Première petite berline sportive, la R8 Gordini offrait des performances étonnantes pour l'époque. Spartiate, mais bon marché, efficace et exigeante à la fois, elle fait vibrer toute une génération d'amateurs de conduite sportive.

A l'origine, rien ne laisse supposer un tel destin pour cette petite familiale taillée comme un cube. Appartenant à la grande famille des propulsions de la Régie (4 CV, Dauphine), la R8 lancée en 1962 s'est faite un peu plus confortable et spacieuse que ses aînées. Si elle se veut moderne, avec ses quatre freine à disque, elle offre des performances plutôt modestes.

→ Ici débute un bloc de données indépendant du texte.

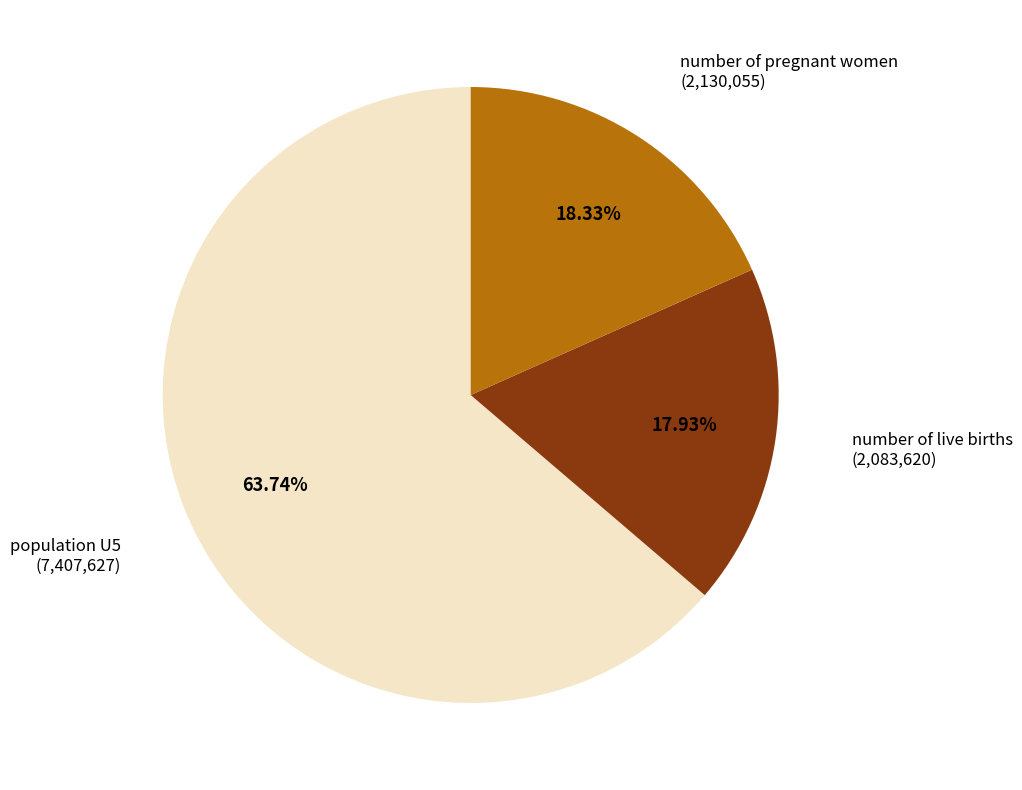

Approximately how many times larger is the value at population U5 compared to number of pregnant women?

3.5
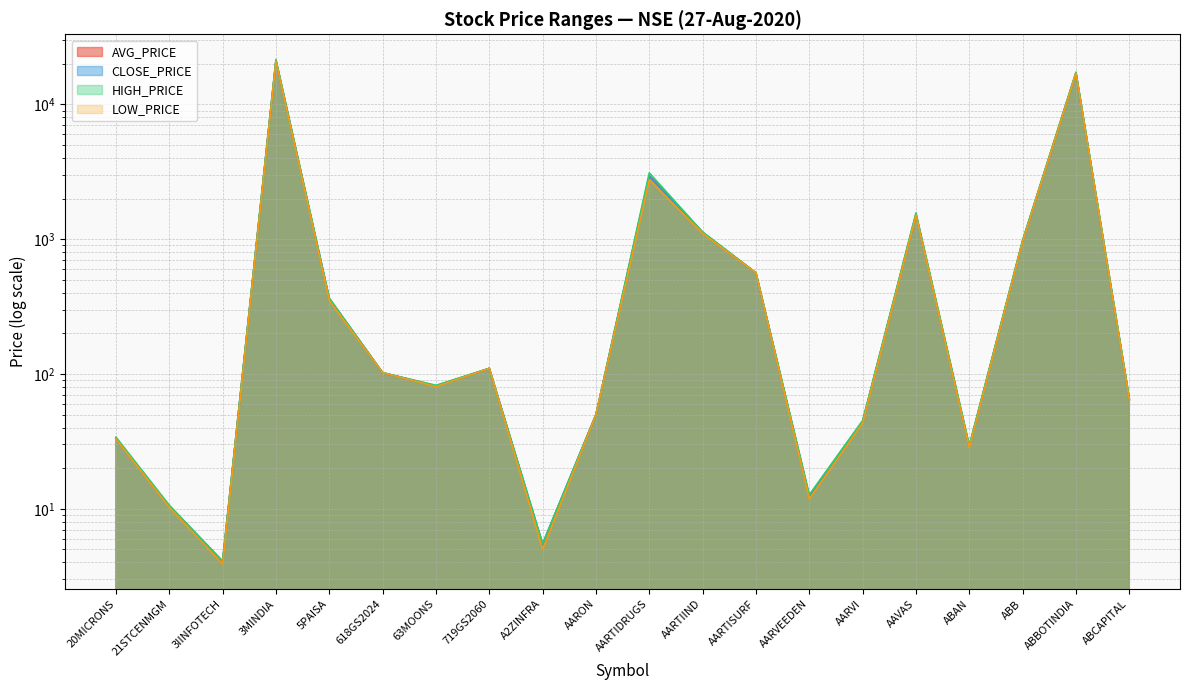

Rank the series by their average value, from highest to lowest.

HIGH_PRICE, AVG_PRICE, CLOSE_PRICE, LOW_PRICE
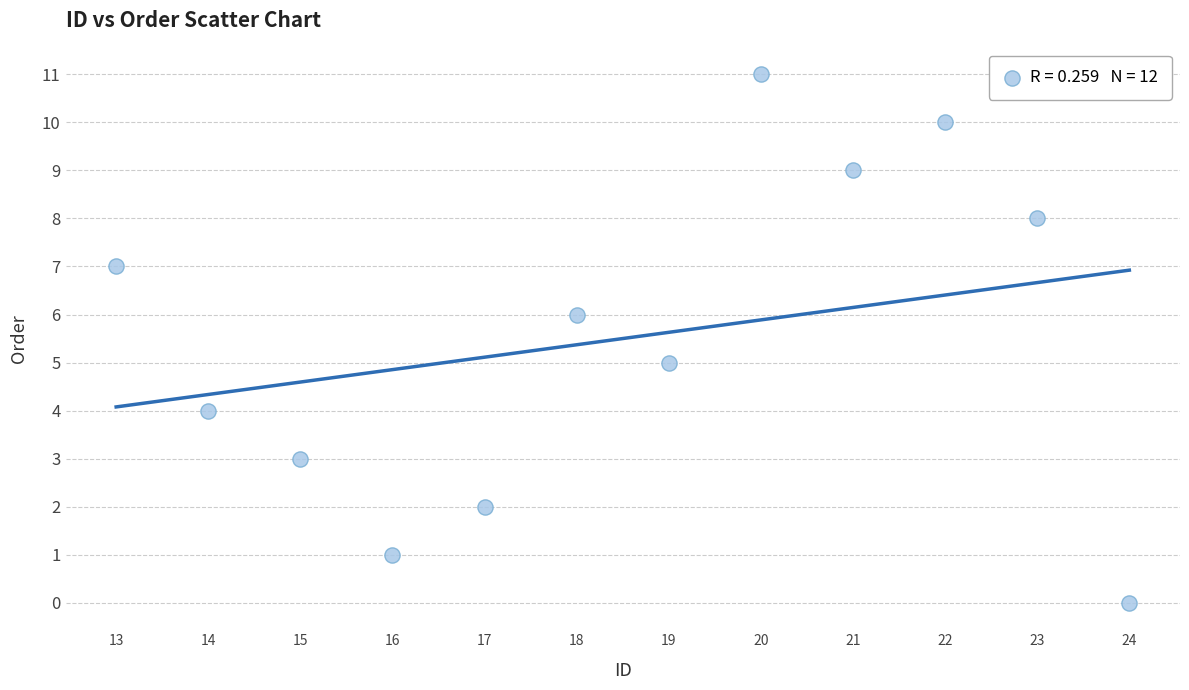

What is the range of Y values (max minus min)?

11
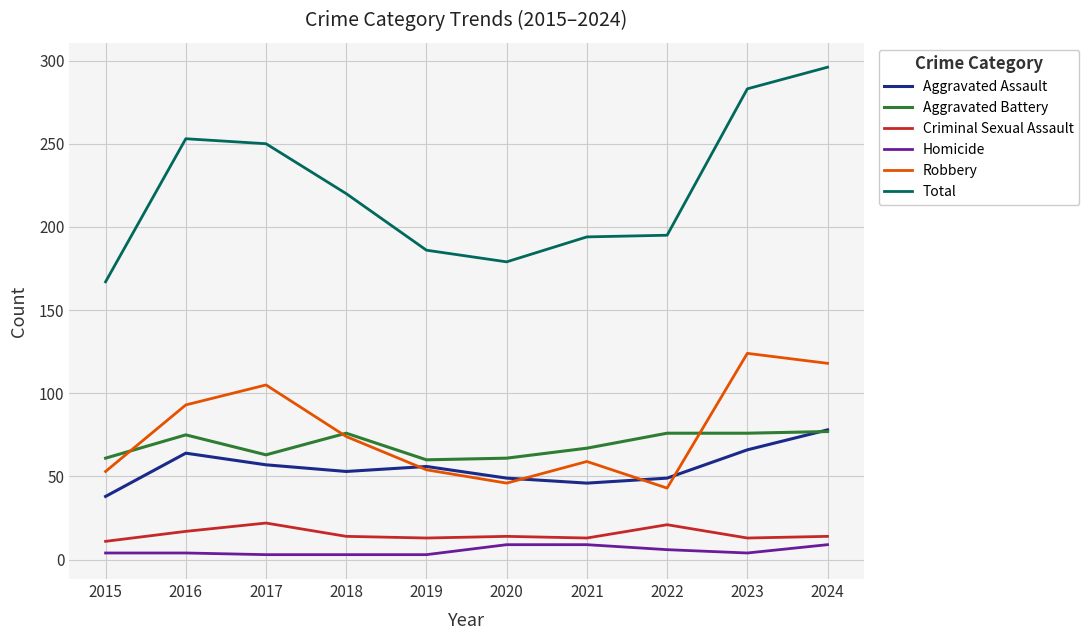

What is the difference between the highest and lowest values at 2024?

287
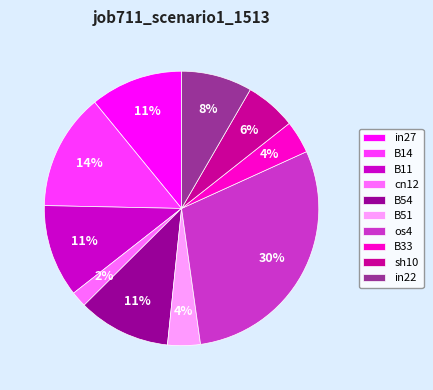

Is it true that cn12 is 2% of the pie?

True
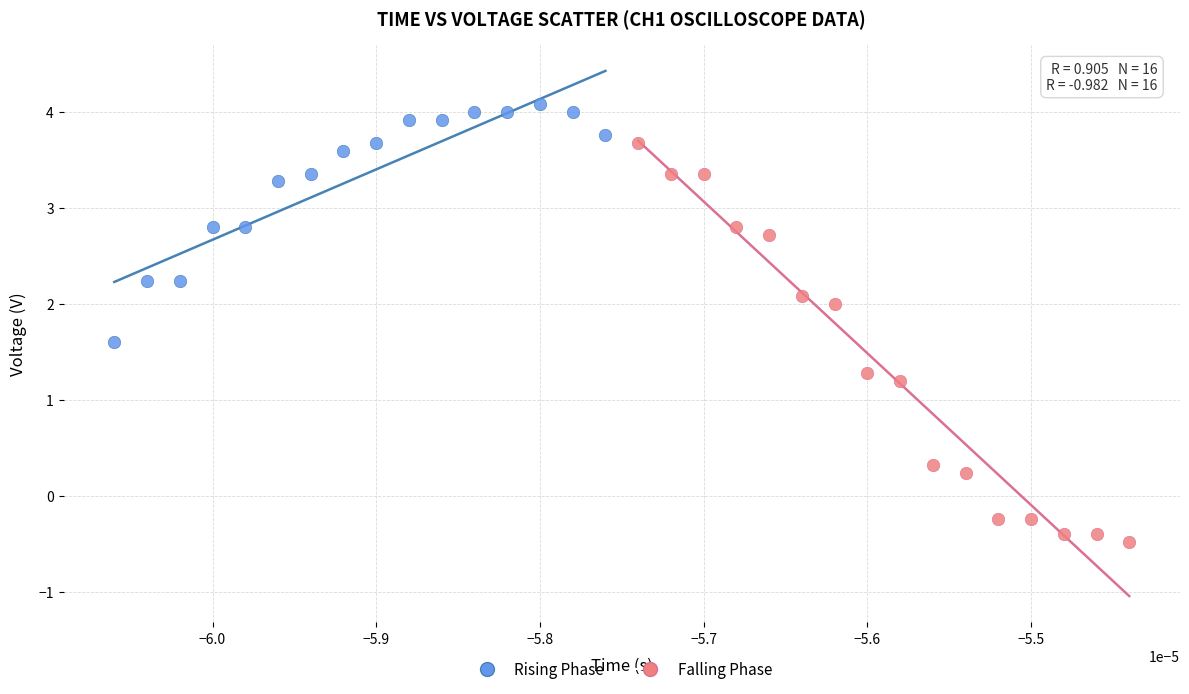

Which series contains the highest Y value?

Rising Phase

Le lancement de la Major animée par un moteur 1100 cm3 marque une étape importante dans sa carrière. Plus tonique, elle séduit une clientèle plus jeune et offre des capacités de développement qui n'ont pas échappé à Amédée Gordini

Gordini double la mise

Renonçant à la compétition faute de moyens en 1958, Amédée Gordini a démarré une étroite collaboration avec Renault avec des Dauphine "musclées". En1963, celui que tous ont surnommé affectueusement "le Sorcier" prépare la succession de ces Dauphine. Le secret est bien gardé et ce n'est qu’à la veille du salon de Paris 1964, que le grand public découvre la R8 Gordini, agressive avec sa robe "bleu France". Rehaussée de deux bandes blanches, elle respire la santé: la puissance de son quatre cylindres a pratiquement doublé (passant de 45 à 95 ch), la caisse est abaissée. Ainsi métamorphosée, la R8 est devenue une vraie sportive, capable d'avaler le kilomètre départ arrêté en moins de 35 secondes et d’atteindre 170 km/h, alors que la DS 19 plafonne à 155 km/h. Phénomène de mode

II y eut pourtant un décalage entre son lancement et sa rencontre passionnelle avec le public. Le lancement de la version 1300 en 1966, liée à la naissance de la fameuse Coupe Gordini va lui apporter une immense popularité. Reconnaissable à sa calandre à quatre phares, la 1300 arrive à point nommé. Matra et Alpine redonnent le goût de la victoire au public français et la "Gord" fait rêver aussi bien sur les pistes que garée au bord d'un trottoir. Sa notoriété dépasse le simple cercle des passionnés. Tout ce qui va vite se voit affubler du label Godrini dans les conversations et même les sages Renault. familiales, "virent au bleu" et se "gordinisent" avec une panoplie d'accessoires, pas toujours du meilleur goût. Et puis en 1970, la belle mécanique se grippe. Renault ne jure plus que par les tractions avant et la "Gord" quitte la scène pendant l'été. La R12 Gordini lui succède, mais elle ne la remplacera jamais dans les coeurs.